Archbishop of Canterbury - Christians should stand for hope in conflict
Christian’s communities in the middle of conflict need to stand for hope, forgiveness, and reconciliation, the Archbishop of Canterbury has said. During a visit to Sri Lanka, Archbishop Williams told a packed congregation in the cathedral church of Christ the King in Kurunegala that Christians have to feed those around them by bringing hope:
‘When we find ourselves in the middle of conflict, of suffering, and even of despair, we as Christians have to say ‘we have food to give’. And the food that we have to give is the promise that forgiveness is possible, that reconciliation is possible’.
Trust has to be built through generosity and service, he said:
‘Communities begin to change when people see one another as those who may give them hope, not those who make them afraid. Often individuals look at one another and say to one another 'you are going to take my life away', but a community that has heard the good news that God gives is a community where people look at one another and say ‘you are going to help me live’.
‘Real peace comes not only when people have stopped fighting, it comes when people have learnt to look each other with hope and expectation. It happens when I can turn to a person of another race, another faith, another party 'I need what you have to give, help me to live’
This, he said, was the key to the promise given to Abraham. ‘God says to Abraham ‘because of you every community in the world will be blessed’, may that be said of us. So let us allow ourselves to be fed by God day by day, may God give us the strength and the courage to feed one another, to build each other up in hope, and may God give us the strength to build up the whole of our society and community with the same hope, the same power of forgiveness’
Archbishop of Canterbury - ‘World too small for conflict’
The world is too small for conflict, the Archbishop has told a congregation in Colombo, Sri Lanka. More that 2000 people gathered in the cathedral church of St Mary in Sri Lanka's capital to hear Archbishop Williams say that despite more efficient communication, divisions across the globe are increasing.
‘The fact is that in our age we seem in many ways to be growing further apart; racial prejudice, national pride, the division of class and wealth, become greater all the time, not less. In this global village the larger and wealthier houses become larger and wealthier all the time, and the hovels of the poor become poorer. In this global village when we are all supposed to be closer to each other we have found more and more ways of retreating into our own corners, fighting for our own territory’.
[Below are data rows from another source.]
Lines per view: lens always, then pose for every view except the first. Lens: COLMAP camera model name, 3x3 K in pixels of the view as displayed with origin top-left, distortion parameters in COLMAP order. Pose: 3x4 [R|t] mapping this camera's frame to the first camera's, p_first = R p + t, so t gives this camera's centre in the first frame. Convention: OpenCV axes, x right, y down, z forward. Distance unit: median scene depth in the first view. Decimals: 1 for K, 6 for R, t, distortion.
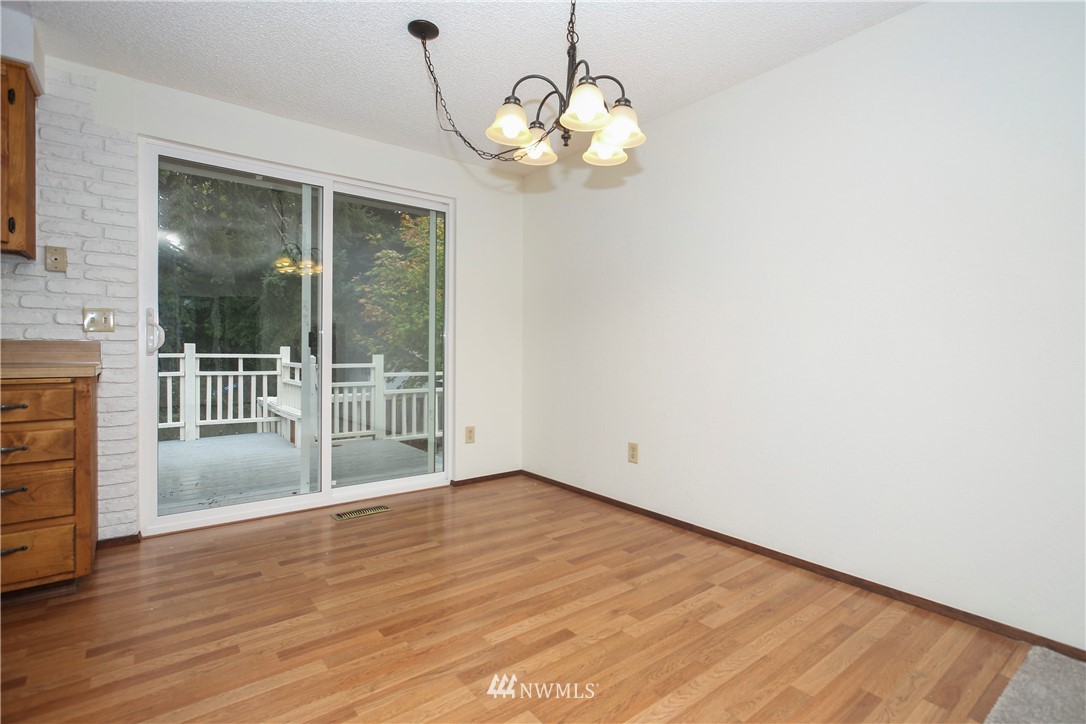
lens RADIAL K [[524.8, 0, 545.0], [0, 524.8, 354.5], [0, 0, 1]] dist [-0.005496, 0.001389]
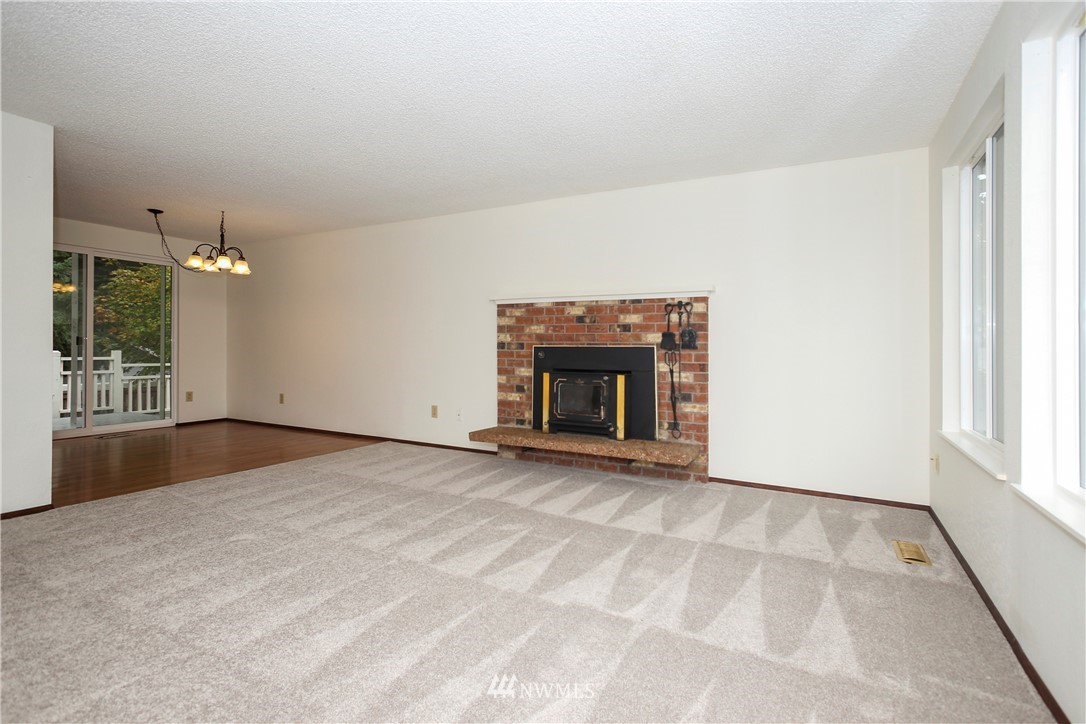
lens RADIAL K [[524.8, 0, 543.6], [0, 524.8, 352.2], [0, 0, 1]] dist [-0.005496, 0.001389]
pose [[0.918399, -0.002886, 0.395644, 0.165270], [0.002462, 0.999996, 0.001579, 0.005124], [-0.395647, -0.000476, 0.918403, -0.698129]]
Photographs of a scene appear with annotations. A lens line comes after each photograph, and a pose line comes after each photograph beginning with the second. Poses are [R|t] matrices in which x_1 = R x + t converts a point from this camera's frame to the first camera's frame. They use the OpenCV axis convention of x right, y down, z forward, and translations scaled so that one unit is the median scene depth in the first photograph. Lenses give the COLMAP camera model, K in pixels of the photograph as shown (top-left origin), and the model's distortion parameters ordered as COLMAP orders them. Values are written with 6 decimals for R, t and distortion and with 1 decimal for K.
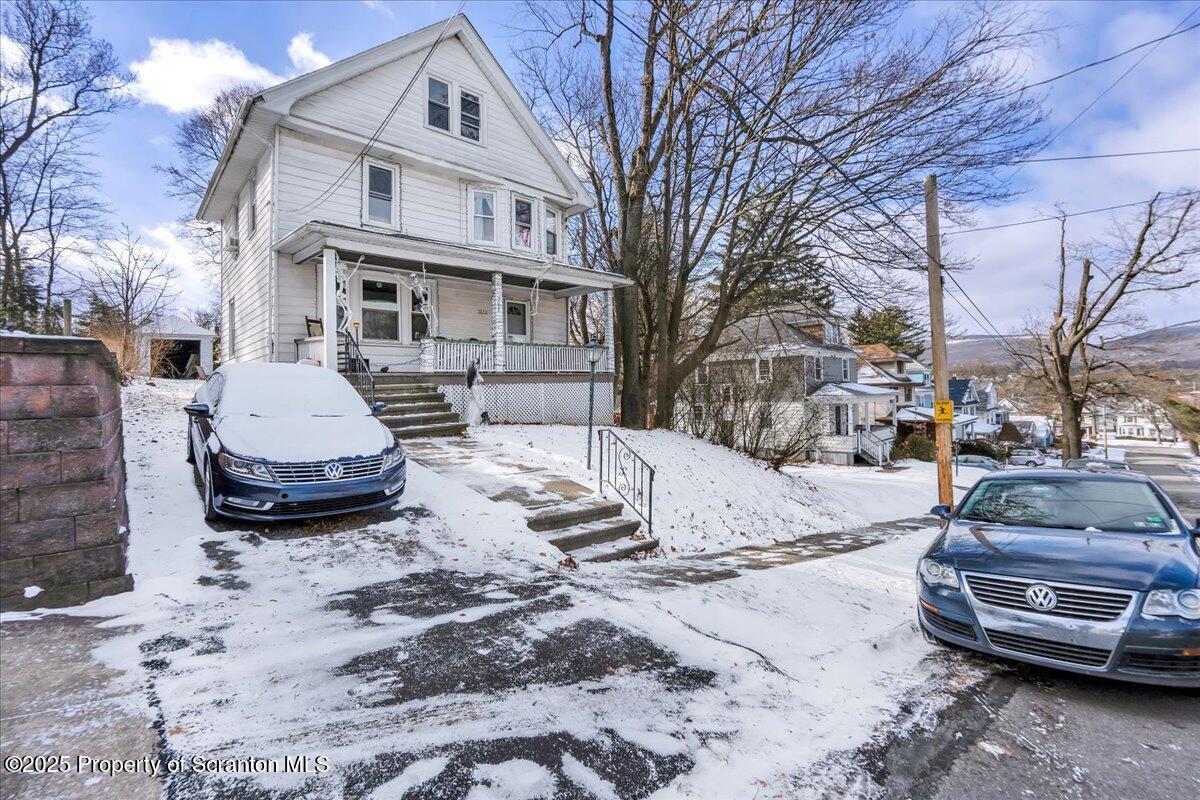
lens RADIAL K [[505.9, 0, 605.9], [0, 505.9, 388.1], [0, 0, 1]] dist [-0.021704, 0.000242]
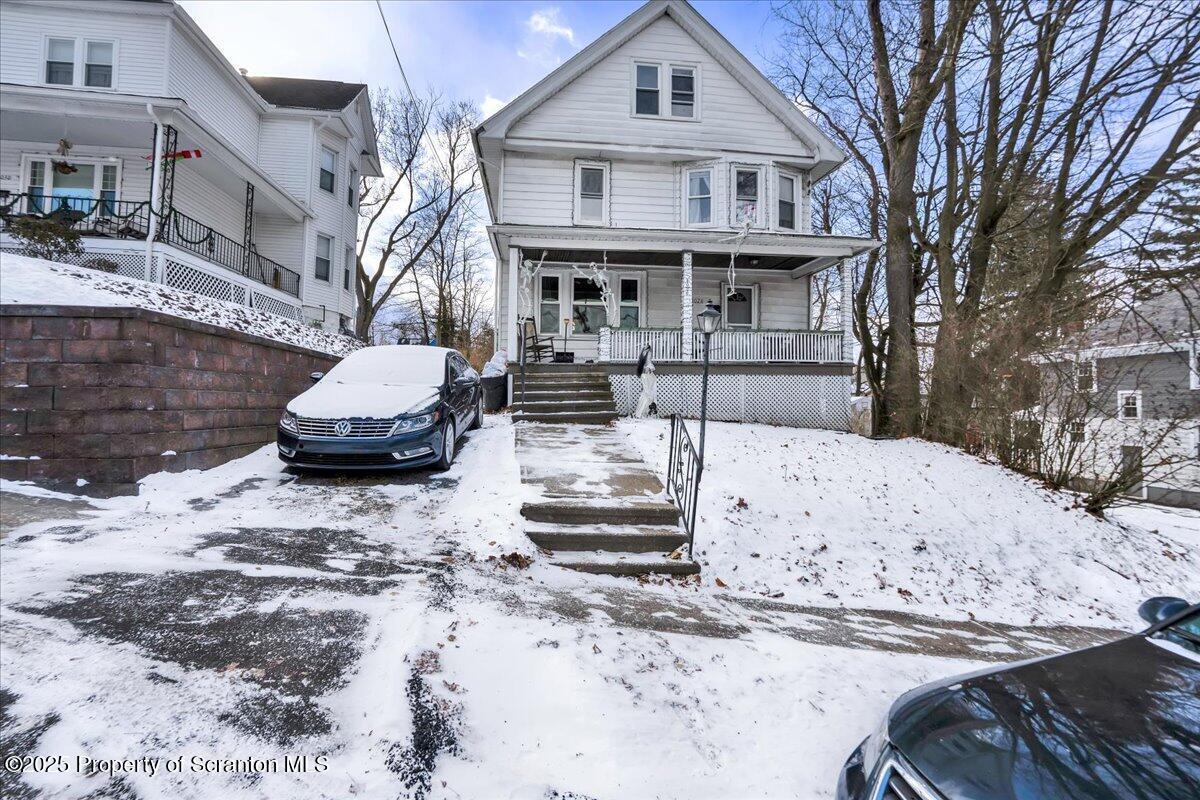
lens RADIAL K [[518.8, 0, 607.8], [0, 518.8, 397.4], [0, 0, 1]] dist [-0.024829, 0.000552]
pose [[0.808079, 0.013948, -0.588909, 0.282049], [-0.016659, 0.999861, 0.000822, 0.042952], [0.588839, 0.009146, 0.808199, 0.216345]]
Archbishop Williams told the congregation of clergy (including some who had travelled from the troubled areas of the north and the east), lay workers, community and diplomatic representatives, and representatives of other faith communities, that the situation in Sri Lanka demonstrated this.
‘In this global village it seems very difficult to have any sense that we inhabit together the small territory that is given to us. You know all about that in this island. A small island, divided by bitter enmities, by violence and abuses, so easy to say 'the future must be ours and only ours, and not for them. The future must be for us and not for the others.' In this small island the churches of Christ and the other communities of faith continue to witness to a hope that is greater than that, to the hope that the communities of this island will be able to say 'without you I can do nothing…' that the communities of this island will be able to look at one another in hope and not in fear.’
Fear, caused by such divisions, have terrible consequences and could only be overcome by trust:
‘The whole world is a territory which we must learn to live in together, with a shared ownership, a shared responsibility. It is not only this island or my own island that is too small for conflict, the world is too small for conflict and out modern communications and technology should be teaching not how easy it is to spread the messages of fear and paranoia and hatred; it should be teaching us that we can grow into a common language, a common vision, a common responsibility’.
Talking and listening across the divides were vital responsibilities which the churches and others should ensure:
‘We must keep our bridges in good repair, the bridges for listening and sympathy, hearing the truth from one another, learning what the other's experience is like. And as we do that we shall find, so God promises us, that there is a blessing even from the stranger. We meet this morning in the knowledge and the hope of that communion and community. We commit ourselves afresh to that vision of remaining with one another as Christians, as human beings, as citizens of this country. We commit ourselves to a communion in which we are all nourishing and serving the humanity of each other in which we will not let one another go until God has blessed us’.